* Task objective *
Your answer should be one number: the count of lines in the data below that include "labels".
::: Provided data :::
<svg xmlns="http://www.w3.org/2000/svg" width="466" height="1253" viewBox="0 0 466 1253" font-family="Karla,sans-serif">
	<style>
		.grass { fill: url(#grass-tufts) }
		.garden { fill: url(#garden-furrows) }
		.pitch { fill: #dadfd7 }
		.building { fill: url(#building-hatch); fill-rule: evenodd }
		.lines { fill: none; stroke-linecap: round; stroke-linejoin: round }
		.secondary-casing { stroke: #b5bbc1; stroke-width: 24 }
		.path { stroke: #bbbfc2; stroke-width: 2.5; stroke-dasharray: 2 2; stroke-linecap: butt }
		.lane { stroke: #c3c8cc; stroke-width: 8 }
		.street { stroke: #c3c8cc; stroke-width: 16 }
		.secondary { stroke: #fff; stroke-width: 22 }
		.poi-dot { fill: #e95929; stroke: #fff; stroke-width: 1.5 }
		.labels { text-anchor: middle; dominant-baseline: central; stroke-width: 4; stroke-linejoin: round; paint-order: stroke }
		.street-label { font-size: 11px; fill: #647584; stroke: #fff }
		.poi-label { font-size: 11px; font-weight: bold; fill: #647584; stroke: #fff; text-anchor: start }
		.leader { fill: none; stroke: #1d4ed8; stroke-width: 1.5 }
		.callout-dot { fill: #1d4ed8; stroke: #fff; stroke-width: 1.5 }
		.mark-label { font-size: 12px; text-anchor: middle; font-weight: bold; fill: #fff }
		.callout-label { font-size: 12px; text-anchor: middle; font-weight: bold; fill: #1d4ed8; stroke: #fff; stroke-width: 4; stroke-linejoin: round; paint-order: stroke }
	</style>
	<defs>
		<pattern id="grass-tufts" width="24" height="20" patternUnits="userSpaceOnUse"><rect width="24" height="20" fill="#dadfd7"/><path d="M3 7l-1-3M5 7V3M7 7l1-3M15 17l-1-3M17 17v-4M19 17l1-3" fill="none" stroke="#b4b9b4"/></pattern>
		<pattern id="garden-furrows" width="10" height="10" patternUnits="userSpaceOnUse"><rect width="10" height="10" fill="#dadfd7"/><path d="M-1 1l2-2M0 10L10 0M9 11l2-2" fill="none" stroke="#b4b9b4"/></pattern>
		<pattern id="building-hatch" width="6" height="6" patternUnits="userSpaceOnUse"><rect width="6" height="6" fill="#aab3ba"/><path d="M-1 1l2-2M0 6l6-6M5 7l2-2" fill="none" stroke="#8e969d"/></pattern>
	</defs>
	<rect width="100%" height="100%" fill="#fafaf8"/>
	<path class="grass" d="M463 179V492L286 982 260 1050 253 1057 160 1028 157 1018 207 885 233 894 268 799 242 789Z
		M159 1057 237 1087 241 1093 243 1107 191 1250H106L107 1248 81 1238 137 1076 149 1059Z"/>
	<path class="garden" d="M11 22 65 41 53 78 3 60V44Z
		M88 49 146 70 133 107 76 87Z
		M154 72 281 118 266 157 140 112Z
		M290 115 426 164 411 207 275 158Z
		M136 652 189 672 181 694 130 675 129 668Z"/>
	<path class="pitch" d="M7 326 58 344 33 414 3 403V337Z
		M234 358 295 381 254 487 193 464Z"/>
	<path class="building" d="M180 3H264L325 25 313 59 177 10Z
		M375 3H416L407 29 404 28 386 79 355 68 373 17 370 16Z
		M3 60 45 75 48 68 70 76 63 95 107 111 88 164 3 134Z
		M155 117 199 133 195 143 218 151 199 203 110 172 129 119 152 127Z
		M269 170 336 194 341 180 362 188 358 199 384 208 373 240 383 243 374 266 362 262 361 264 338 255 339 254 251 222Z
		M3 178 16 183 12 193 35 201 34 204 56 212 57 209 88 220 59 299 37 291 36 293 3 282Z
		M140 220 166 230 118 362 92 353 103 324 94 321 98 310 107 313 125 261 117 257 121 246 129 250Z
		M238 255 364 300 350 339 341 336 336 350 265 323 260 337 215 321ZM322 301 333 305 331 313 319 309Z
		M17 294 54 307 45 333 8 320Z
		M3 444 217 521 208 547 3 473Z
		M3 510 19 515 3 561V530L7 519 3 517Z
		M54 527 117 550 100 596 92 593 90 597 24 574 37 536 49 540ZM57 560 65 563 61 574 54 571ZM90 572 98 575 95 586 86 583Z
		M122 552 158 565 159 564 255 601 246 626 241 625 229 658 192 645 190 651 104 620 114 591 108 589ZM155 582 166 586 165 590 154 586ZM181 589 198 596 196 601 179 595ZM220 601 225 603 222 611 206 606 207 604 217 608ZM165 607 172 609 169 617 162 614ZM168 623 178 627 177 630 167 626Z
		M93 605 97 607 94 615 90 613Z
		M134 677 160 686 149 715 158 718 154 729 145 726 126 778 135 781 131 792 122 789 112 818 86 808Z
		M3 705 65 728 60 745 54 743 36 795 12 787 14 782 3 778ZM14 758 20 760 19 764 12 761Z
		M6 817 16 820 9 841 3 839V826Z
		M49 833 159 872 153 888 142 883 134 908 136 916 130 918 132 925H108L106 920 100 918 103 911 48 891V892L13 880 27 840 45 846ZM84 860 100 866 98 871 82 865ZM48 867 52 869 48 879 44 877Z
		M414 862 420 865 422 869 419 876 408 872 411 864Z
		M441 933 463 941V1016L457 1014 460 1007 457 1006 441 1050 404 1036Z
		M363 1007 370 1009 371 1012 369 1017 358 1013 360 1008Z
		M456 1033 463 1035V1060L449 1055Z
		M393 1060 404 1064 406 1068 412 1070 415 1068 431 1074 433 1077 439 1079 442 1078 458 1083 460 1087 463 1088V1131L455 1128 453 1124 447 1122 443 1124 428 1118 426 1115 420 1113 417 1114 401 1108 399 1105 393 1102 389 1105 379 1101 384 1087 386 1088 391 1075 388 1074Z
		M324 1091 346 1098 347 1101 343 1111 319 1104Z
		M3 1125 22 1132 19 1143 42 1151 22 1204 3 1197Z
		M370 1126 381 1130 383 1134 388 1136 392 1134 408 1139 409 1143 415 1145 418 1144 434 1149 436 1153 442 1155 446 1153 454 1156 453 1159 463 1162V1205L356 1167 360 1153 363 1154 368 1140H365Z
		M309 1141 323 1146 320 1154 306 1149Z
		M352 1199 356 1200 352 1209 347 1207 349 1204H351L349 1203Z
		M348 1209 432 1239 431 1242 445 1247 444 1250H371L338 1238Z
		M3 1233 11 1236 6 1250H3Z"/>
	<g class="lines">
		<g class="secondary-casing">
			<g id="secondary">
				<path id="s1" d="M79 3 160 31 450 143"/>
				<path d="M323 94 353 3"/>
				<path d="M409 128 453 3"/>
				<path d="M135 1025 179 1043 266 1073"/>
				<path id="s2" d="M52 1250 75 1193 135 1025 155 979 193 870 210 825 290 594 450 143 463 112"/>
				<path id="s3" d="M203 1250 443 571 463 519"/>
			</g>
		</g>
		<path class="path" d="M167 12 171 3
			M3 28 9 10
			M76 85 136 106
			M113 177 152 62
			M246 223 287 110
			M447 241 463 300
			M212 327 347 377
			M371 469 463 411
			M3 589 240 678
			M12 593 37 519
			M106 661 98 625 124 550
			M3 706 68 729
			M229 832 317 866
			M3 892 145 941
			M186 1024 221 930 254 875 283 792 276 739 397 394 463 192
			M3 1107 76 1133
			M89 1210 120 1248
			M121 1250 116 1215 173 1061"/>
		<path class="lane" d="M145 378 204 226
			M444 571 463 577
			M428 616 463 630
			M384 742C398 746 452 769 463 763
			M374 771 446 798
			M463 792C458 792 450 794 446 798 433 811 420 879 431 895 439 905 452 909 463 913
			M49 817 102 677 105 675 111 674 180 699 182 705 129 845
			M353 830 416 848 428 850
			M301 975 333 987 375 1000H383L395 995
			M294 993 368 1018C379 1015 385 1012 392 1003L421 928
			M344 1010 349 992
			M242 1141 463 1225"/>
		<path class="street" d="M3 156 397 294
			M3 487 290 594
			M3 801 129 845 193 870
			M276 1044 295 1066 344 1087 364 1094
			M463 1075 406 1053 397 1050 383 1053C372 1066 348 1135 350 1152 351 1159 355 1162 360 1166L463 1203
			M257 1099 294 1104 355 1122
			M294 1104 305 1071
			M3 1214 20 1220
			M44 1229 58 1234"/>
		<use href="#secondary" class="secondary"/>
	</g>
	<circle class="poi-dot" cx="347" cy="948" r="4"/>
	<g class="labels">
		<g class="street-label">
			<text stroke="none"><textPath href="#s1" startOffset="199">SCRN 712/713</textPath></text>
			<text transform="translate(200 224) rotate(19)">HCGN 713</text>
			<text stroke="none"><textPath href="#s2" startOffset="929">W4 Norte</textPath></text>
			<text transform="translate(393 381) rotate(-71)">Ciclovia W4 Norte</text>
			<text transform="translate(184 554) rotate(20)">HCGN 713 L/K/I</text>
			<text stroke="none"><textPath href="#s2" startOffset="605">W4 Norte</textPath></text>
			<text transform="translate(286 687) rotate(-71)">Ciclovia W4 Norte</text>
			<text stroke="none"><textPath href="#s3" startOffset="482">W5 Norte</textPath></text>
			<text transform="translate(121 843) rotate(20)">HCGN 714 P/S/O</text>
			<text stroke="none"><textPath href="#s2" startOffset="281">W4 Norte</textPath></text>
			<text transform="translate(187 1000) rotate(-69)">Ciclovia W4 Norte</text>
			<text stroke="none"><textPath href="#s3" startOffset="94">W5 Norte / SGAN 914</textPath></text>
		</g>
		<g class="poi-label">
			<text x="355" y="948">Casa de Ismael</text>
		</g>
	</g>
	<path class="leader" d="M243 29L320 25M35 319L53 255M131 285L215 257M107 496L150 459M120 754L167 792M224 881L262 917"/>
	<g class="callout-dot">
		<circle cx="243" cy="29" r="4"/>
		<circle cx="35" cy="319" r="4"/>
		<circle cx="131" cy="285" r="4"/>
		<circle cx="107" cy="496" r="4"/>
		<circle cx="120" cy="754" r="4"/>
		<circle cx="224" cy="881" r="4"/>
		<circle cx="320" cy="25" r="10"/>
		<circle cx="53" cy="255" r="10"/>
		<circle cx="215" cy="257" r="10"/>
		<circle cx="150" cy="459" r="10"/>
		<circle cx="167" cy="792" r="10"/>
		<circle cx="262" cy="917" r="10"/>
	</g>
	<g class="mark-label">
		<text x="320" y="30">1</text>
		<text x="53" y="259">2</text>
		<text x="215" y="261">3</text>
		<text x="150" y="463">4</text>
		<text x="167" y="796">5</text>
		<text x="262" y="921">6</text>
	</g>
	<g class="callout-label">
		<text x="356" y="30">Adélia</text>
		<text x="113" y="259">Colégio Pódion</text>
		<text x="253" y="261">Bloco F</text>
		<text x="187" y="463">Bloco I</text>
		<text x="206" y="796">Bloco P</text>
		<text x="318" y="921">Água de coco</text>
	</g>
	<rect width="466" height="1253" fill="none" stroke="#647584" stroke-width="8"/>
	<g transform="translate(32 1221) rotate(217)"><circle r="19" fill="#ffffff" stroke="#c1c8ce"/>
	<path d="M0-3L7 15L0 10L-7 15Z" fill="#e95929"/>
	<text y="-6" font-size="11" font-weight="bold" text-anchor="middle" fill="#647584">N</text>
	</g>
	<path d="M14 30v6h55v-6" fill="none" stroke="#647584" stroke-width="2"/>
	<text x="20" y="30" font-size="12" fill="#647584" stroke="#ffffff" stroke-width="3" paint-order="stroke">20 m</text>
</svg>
:::
* Result below *
2